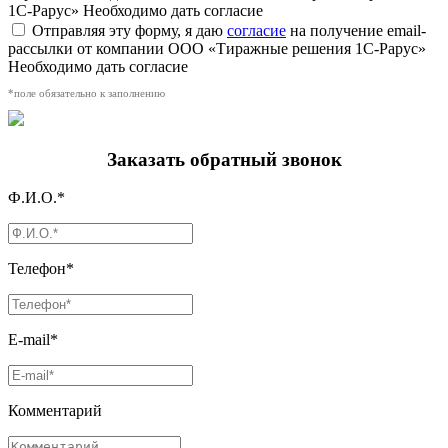
1С-Рарус»
Необходимо дать согласие
Отправляя эту форму, я даю
согласие
на получение email-
рассылки от компании ООО «Тиражные решения 1С-Рарус»
Необходимо дать согласие
*поле обязательно к заполнению
Заказать обратный звонок
Ф.И.О.*
Телефон*
E-mail*
Комментарий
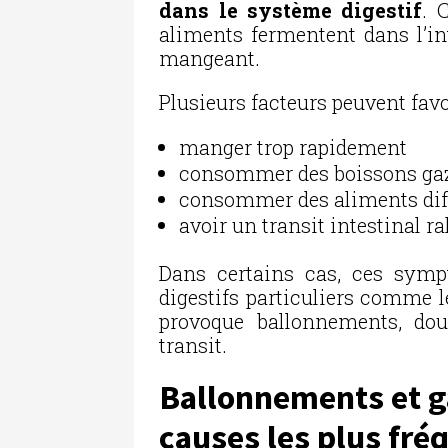
dans le système digestif
. 
aliments fermentent dans l’int
mangeant.
Plusieurs facteurs peuvent fav
manger trop rapidement
consommer des boissons ga
consommer des aliments diffi
avoir un transit intestinal ra
Dans certains cas, ces symp
digestifs particuliers comme 
provoque ballonnements, dou
transit.
Ballonnements et ga
causes les plus fré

========

Take each line of the material above that holds the string "transit" and copy it.

- [ANSWER TO THE EXERCISE]:
avoir un transit intestinal ra
transit.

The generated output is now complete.